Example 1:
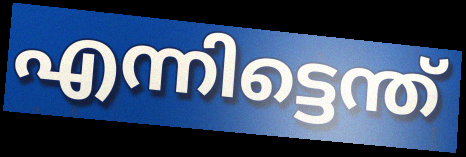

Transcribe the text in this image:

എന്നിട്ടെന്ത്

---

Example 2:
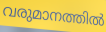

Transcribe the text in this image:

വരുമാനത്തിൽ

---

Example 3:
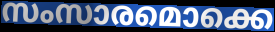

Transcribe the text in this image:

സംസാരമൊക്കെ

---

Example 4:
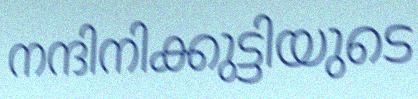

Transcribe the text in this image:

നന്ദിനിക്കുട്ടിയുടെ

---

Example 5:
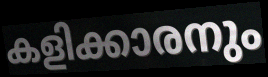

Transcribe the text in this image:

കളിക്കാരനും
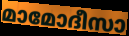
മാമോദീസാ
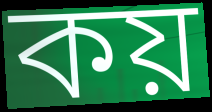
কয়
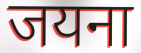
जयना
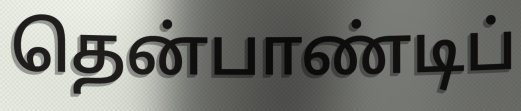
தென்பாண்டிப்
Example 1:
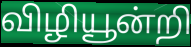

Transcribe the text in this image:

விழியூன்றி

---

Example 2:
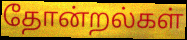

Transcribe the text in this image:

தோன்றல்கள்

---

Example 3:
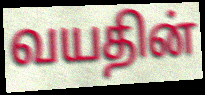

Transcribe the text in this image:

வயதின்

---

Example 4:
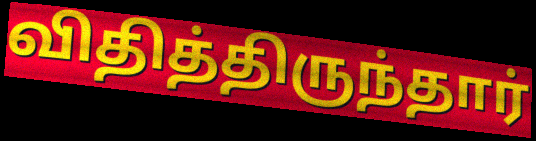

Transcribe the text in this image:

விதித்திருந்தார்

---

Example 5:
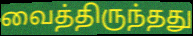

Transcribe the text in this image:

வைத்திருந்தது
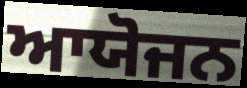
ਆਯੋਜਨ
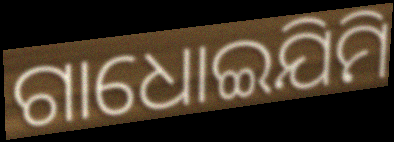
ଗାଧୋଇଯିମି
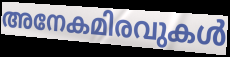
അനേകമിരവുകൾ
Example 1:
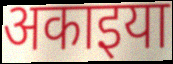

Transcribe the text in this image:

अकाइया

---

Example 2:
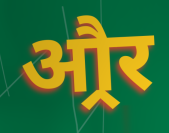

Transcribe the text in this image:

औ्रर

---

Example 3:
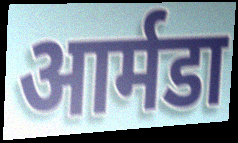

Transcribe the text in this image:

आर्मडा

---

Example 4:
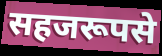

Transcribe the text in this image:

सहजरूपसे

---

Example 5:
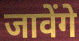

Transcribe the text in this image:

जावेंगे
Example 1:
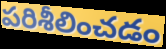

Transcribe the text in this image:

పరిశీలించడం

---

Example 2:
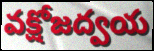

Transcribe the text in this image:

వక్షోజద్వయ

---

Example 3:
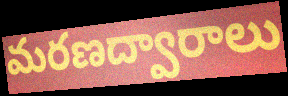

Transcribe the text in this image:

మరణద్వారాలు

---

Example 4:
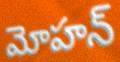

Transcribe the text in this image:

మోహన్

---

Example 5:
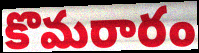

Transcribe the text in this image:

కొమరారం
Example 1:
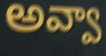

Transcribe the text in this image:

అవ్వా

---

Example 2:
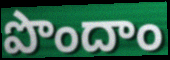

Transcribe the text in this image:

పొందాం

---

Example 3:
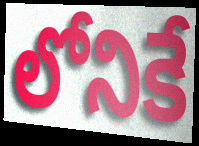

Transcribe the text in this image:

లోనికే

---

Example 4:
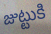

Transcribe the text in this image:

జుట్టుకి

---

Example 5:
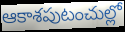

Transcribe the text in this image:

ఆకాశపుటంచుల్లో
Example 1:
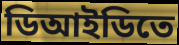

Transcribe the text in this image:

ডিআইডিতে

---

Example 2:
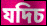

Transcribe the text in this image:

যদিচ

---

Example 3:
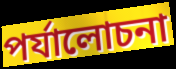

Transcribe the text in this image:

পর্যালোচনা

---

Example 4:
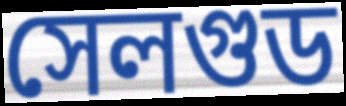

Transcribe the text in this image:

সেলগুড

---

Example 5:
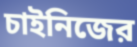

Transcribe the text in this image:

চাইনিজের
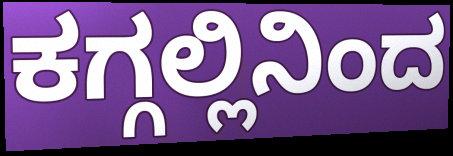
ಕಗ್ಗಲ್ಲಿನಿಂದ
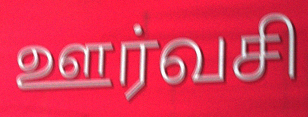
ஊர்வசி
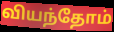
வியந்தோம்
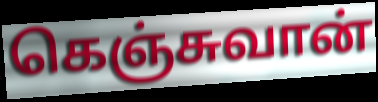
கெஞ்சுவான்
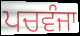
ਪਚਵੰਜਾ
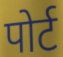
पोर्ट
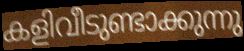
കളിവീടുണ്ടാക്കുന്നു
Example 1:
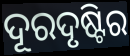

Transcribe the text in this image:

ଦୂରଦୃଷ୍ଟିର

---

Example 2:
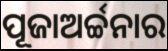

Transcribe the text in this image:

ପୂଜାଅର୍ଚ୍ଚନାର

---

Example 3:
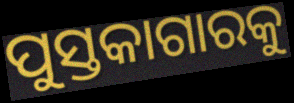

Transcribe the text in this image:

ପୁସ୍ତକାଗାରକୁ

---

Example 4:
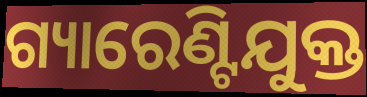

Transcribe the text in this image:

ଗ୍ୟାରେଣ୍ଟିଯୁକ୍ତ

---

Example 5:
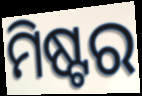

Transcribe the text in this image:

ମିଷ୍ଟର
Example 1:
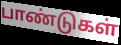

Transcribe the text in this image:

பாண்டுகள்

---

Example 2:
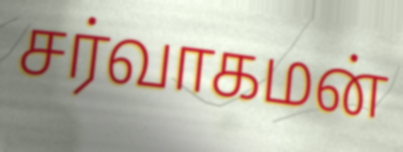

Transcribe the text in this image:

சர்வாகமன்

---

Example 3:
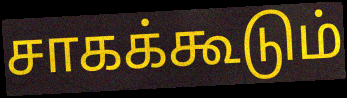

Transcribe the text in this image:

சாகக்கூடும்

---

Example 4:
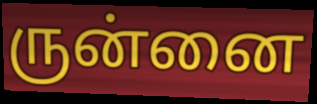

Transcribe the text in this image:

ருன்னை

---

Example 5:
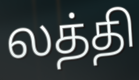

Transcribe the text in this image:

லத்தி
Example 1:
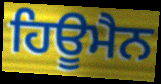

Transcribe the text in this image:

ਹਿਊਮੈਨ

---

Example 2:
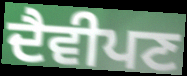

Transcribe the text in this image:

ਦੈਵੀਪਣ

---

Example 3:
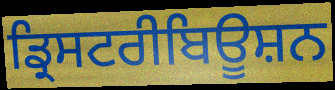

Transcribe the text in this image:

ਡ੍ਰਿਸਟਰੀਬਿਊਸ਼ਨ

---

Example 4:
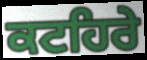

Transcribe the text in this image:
★ ★ ★
**Task brief:**
Down to the final line, restate the material above word for word, but omit its pictures.

**Answer:**
Example 1:

Transcribe the text in this image:

എന്നിട്ടെന്ത്

---

Example 2:

Transcribe the text in this image:

വരുമാനത്തിൽ

---

Example 3:

Transcribe the text in this image:

സംസാരമൊക്കെ

---

Example 4:

Transcribe the text in this image:

നന്ദിനിക്കുട്ടിയുടെ

---

Example 5:

Transcribe the text in this image:

കളിക്കാരനും
മാമോദീസാ
কয়
जयना
தென்பாண்டிப்
Example 1:

Transcribe the text in this image:

விழியூன்றி

---

Example 2:

Transcribe the text in this image:

தோன்றல்கள்

---

Example 3:

Transcribe the text in this image:

வயதின்

---

Example 4:

Transcribe the text in this image:

விதித்திருந்தார்

---

Example 5:

Transcribe the text in this image:

வைத்திருந்தது
ਆਯੋਜਨ
ଗାଧୋଇଯିମି
അനേകമിരവുകൾ
Example 1:

Transcribe the text in this image:

अकाइया

---

Example 2:

Transcribe the text in this image:

औ्रर

---

Example 3:

Transcribe the text in this image:

आर्मडा

---

Example 4:

Transcribe the text in this image:

सहजरूपसे

---

Example 5:

Transcribe the text in this image:

जावेंगे
Example 1:

Transcribe the text in this image:

పరిశీలించడం

---

Example 2:

Transcribe the text in this image:

వక్షోజద్వయ

---

Example 3:

Transcribe the text in this image:

మరణద్వారాలు

---

Example 4:

Transcribe the text in this image:

మోహన్

---

Example 5:

Transcribe the text in this image:

కొమరారం
Example 1:

Transcribe the text in this image:

అవ్వా

---

Example 2:

Transcribe the text in this image:

పొందాం

---

Example 3:

Transcribe the text in this image:

లోనికే

---

Example 4:

Transcribe the text in this image:

జుట్టుకి

---

Example 5:

Transcribe the text in this image:

ఆకాశపుటంచుల్లో
Example 1:

Transcribe the text in this image:

ডিআইডিতে

---

Example 2:

Transcribe the text in this image:

যদিচ

---

Example 3:

Transcribe the text in this image:

পর্যালোচনা

---

Example 4:

Transcribe the text in this image:

সেলগুড

---

Example 5:

Transcribe the text in this image:

চাইনিজের
ಕಗ್ಗಲ್ಲಿನಿಂದ
ஊர்வசி
வியந்தோம்
கெஞ்சுவான்
ਪਚਵੰਜਾ
पोर्ट
കളിവീടുണ്ടാക്കുന്നു
Example 1:

Transcribe the text in this image:

ଦୂରଦୃଷ୍ଟିର

---

Example 2:

Transcribe the text in this image:

ପୂଜାଅର୍ଚ୍ଚନାର

---

Example 3:

Transcribe the text in this image:

ପୁସ୍ତକାଗାରକୁ

---

Example 4:

Transcribe the text in this image:

ଗ୍ୟାରେଣ୍ଟିଯୁକ୍ତ

---

Example 5:

Transcribe the text in this image:

ମିଷ୍ଟର
Example 1:

Transcribe the text in this image:

பாண்டுகள்

---

Example 2:

Transcribe the text in this image:

சர்வாகமன்

---

Example 3:

Transcribe the text in this image:

சாகக்கூடும்

---

Example 4:

Transcribe the text in this image:

ருன்னை

---

Example 5:

Transcribe the text in this image:

லத்தி
Example 1:

Transcribe the text in this image:

ਹਿਊਮੈਨ

---

Example 2:

Transcribe the text in this image:

ਦੈਵੀਪਣ

---

Example 3:

Transcribe the text in this image:

ਡ੍ਰਿਸਟਰੀਬਿਊਸ਼ਨ

---

Example 4:

Transcribe the text in this image:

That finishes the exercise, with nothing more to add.